Publication 21 juillet 2020
La transformation numérique des paiements : Défi économique, enjeu citoyen
Un secteur stratégique pour l’Union européenne
Les paiements électroniques ont connu un développement majeur ces dernières années, porté par la montée en puissance de nouvelles technologies telles que le sans contact, le mobile ou l’e-commerce et couplé à des évolutions réglementaires communautaires. Cette transformation est également largement portée par des acteurs numériques qui occupent une place toujours plus grande dans notre quotidien, à l’instar d’Uber ou Amazon. Ils font office de vecteurs de diffusion rapide de nouveaux usages de paiement, qui profitent in fine à des sociétés extra-européennes. Le développement des services de paiement mobile (Apple Pay, Google Pay, Samsung Pay, AliPay, WeChat Pay), des crypto-monnaies (Libra) et du paiement instantané (ex. les investissements de Tencent dans Lydia et Qonto) laisse ainsi planer l’ombre d’une perte d’opportunités de marché sur les futurs usages pour les acteurs européens. Un des défis résultera donc dans la capacité européenne à concurrencer le niveau d’investissement de ces acteurs.
Redonner la maîtrise des données de paiement aux citoyens
Les données de paiement sont devenues un actif essentiel au développement de nouveaux services dans le secteur bancaire, financier et assurantiel. Elles sont également précieuses pour d’autres secteurs de l’économie, car elles sont révélatrices des habitudes de consommation en ligne et hors ligne. On s’oriente désormais vers une hyperconnexion des services basée sur l’exploitation des données de paiement, empiétant progressivement sur l’anonymat des transactions. Alors que les textes réglementaires se chevauchent (Règlement général sur la protection des données, Directive sur les services de paiement, notamment) ou que leur application varie selon les États membres, il est nécessaire d’apporter des précisions quant aux règles en vigueur concernant le respect de la vie privée dans le secteur des paiements en Europe. Dans la perspective de la mise en place d’une monnaie électronique et de la disparition progressive des espèces, il est notamment crucial de s’interroger sur notre régime d’anonymat. Maintenir l’accès à une offre qui préserve l’anonymat doit relever d’une mission de service public. Par ailleurs, la maîtrise du consommateur sur ses données de paiement à caractère personnel doit également passer par un renforcement de ses capacités réelles à consentir ou non à toute intervention d’un acteur tiers sur ces dernières.
Faire de l’accessibilité aux paiements un volet à part entière de la politique d’inclusion numérique
Toutefois, l’Europe ne doit pas considérer la protection des consommateurs sous le seul prisme de la protection des données. Bien que les États membres aient généralement le dernier mot sur la politique d’inclusion numérique, l’Union européenne doit en faire un pan à part entière de sa stratégie sur les paiements.

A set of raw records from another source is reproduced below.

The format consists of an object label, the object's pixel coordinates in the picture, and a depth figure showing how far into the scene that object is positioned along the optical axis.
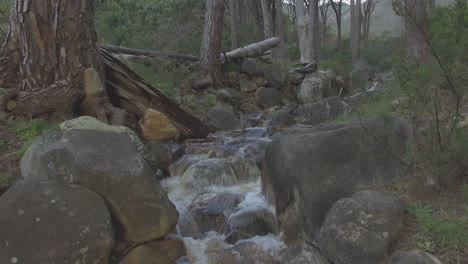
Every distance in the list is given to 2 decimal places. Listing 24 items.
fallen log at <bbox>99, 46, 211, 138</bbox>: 5.33
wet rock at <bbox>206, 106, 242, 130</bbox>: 7.28
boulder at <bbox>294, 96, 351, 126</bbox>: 7.27
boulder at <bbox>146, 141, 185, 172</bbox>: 5.01
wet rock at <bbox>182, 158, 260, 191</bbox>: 4.75
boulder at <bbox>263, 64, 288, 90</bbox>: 10.24
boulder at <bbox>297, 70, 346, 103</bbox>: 10.25
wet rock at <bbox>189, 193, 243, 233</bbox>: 4.06
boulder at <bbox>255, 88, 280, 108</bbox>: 9.61
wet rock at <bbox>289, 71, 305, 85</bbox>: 11.17
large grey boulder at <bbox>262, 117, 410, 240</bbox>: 3.27
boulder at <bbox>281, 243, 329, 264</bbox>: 2.87
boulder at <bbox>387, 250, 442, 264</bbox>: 2.29
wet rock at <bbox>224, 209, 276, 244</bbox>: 3.83
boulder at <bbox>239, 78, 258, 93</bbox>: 9.88
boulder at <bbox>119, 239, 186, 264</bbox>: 3.06
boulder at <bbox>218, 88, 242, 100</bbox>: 8.75
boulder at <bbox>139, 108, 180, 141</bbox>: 5.27
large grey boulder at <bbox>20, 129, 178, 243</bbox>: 2.99
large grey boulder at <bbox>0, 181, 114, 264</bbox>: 2.51
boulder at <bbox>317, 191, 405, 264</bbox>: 2.58
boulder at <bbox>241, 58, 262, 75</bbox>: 10.25
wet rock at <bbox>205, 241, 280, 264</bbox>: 3.41
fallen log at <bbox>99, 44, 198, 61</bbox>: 8.50
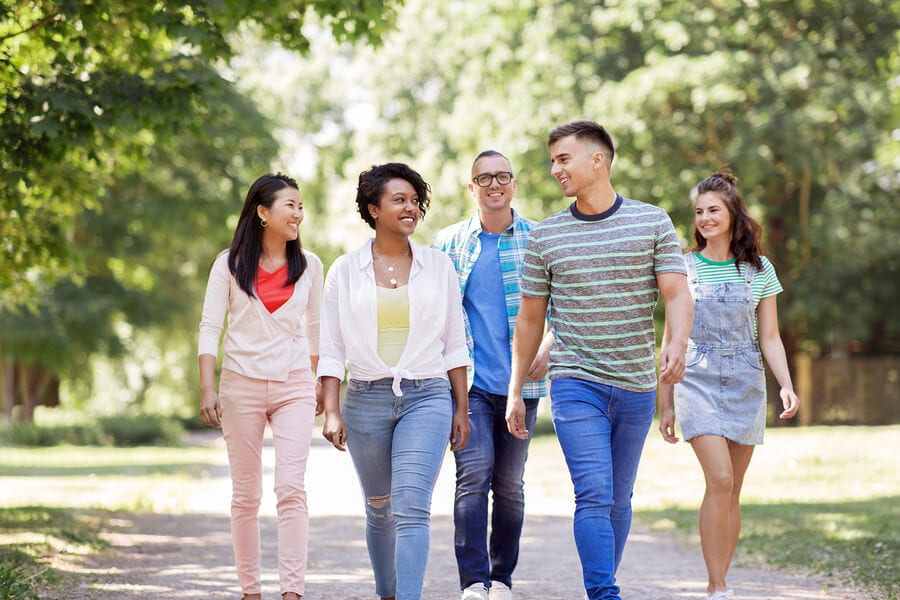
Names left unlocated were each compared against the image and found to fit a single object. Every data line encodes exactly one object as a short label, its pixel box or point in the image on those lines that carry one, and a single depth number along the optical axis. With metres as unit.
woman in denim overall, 6.38
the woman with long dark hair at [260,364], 5.88
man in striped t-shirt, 5.46
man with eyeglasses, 6.32
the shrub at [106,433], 29.20
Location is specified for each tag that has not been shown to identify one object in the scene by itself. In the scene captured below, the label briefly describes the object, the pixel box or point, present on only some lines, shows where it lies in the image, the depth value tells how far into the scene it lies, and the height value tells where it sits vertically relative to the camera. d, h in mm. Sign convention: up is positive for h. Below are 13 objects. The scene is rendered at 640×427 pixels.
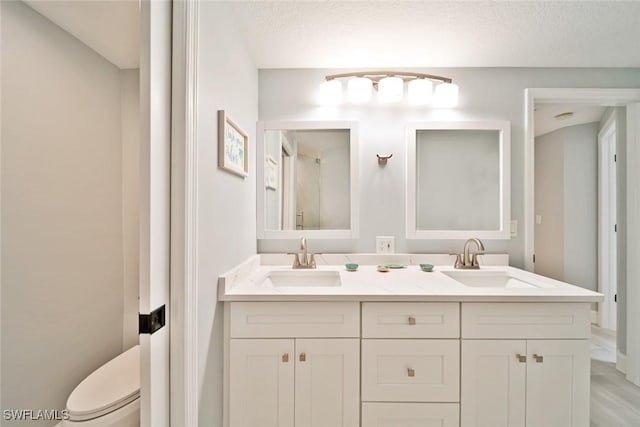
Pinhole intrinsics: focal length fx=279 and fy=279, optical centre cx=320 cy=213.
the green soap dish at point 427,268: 1717 -338
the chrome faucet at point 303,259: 1768 -294
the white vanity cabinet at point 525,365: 1236 -676
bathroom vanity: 1236 -648
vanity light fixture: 1803 +823
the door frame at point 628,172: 1862 +289
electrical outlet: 1894 -217
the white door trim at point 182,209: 901 +13
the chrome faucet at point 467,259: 1761 -293
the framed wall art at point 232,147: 1211 +323
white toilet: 1078 -769
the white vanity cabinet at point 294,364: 1235 -674
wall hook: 1876 +367
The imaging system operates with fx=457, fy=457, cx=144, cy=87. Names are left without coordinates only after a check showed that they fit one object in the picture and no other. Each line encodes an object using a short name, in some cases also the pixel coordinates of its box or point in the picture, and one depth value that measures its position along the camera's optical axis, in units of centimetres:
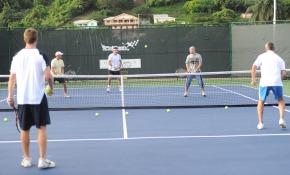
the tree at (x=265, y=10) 5178
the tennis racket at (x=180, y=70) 2027
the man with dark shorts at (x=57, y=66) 1425
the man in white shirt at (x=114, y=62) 1551
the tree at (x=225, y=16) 6038
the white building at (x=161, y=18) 7764
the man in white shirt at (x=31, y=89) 541
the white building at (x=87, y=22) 7112
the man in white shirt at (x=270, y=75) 802
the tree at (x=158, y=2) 9038
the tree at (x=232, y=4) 7412
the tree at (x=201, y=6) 7331
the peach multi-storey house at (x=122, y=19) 7906
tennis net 1221
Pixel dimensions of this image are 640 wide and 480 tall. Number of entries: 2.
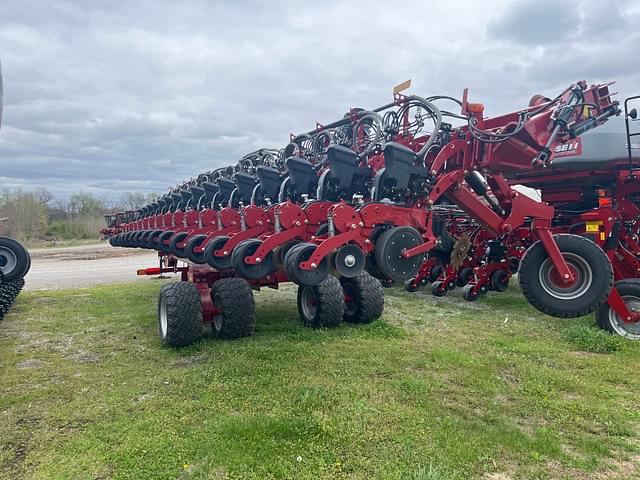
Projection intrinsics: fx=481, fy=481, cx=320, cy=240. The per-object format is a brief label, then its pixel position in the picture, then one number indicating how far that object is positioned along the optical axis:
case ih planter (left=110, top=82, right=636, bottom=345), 4.10
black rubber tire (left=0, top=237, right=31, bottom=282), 10.38
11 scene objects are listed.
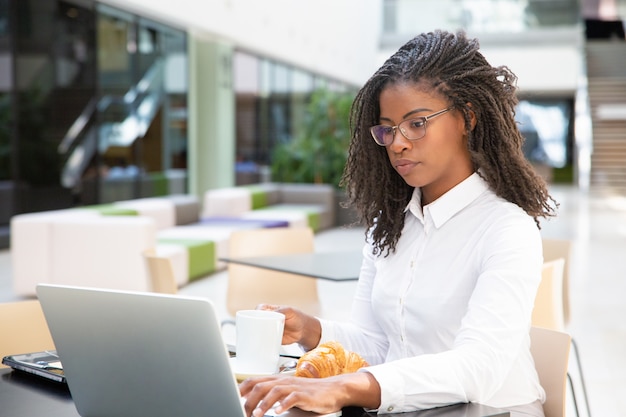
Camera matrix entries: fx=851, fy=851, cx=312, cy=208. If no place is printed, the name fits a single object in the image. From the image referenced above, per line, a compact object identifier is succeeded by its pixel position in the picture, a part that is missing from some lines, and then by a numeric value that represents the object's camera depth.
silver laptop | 1.12
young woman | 1.43
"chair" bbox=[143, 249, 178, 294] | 3.44
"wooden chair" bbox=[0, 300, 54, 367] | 2.17
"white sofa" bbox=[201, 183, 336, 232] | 10.64
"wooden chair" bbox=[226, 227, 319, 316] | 4.26
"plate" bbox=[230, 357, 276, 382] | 1.42
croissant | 1.38
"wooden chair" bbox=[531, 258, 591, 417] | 3.06
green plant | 13.87
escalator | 10.83
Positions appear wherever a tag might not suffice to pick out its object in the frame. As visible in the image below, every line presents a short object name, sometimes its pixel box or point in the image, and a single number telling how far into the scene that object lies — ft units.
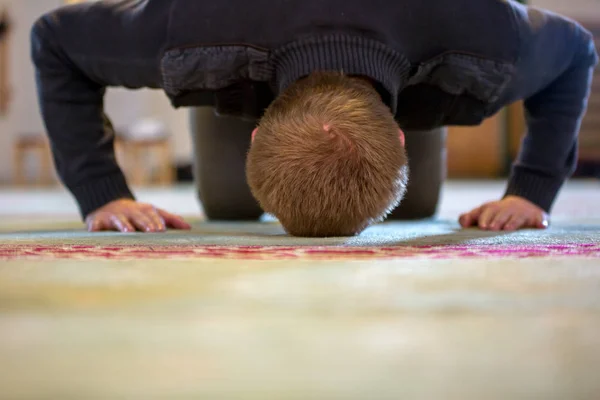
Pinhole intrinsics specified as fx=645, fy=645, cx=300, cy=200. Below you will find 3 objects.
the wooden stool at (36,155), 18.04
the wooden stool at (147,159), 17.07
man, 2.49
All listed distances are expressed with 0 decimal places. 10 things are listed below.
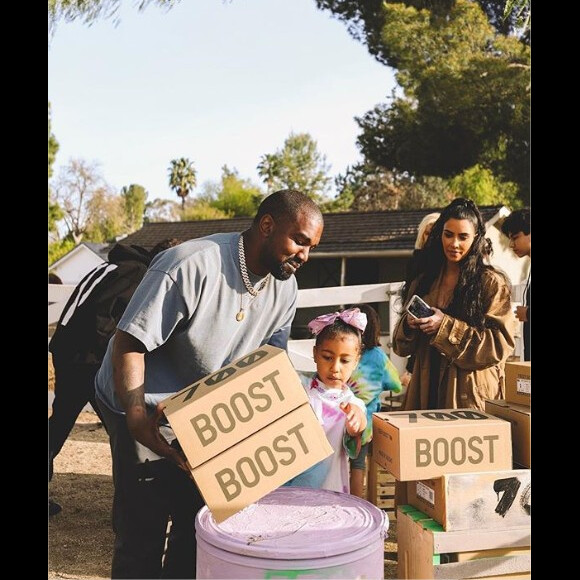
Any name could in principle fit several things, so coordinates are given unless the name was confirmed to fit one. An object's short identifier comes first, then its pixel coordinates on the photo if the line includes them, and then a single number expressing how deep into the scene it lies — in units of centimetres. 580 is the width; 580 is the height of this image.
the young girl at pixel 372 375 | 279
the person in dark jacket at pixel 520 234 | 297
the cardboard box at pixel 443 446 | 205
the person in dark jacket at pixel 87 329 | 262
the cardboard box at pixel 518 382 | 232
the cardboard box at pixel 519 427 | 225
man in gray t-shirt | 181
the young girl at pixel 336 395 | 232
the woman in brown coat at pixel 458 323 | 245
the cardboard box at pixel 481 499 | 207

À côté des fragilités financières, émerge progressivement une nouvelle forme d’exclusion dans le champ des moyens de paiement, liée à leur transformation numérique : soit en renforçant les difficultés de personnes déjà fragilisées financièrement, soit en excluant de nouveaux publics qui sont éloignés du numérique. Au-delà des consommateurs, nombre d’artisans et de petits commerçants, de TPE et de PME, sont insuffisamment préparés aux évolutions des usages professionnels en matière de paiements électroniques. Voguer dans cette transformation nécessite des bases qui ne relèvent cependant pas que du numérique, mais aussi de la « littératie” bancaire et financière, et ce d’autant plus à l’heure où l’on déploie des outils personnalisés d’aide à la décision au service des individus.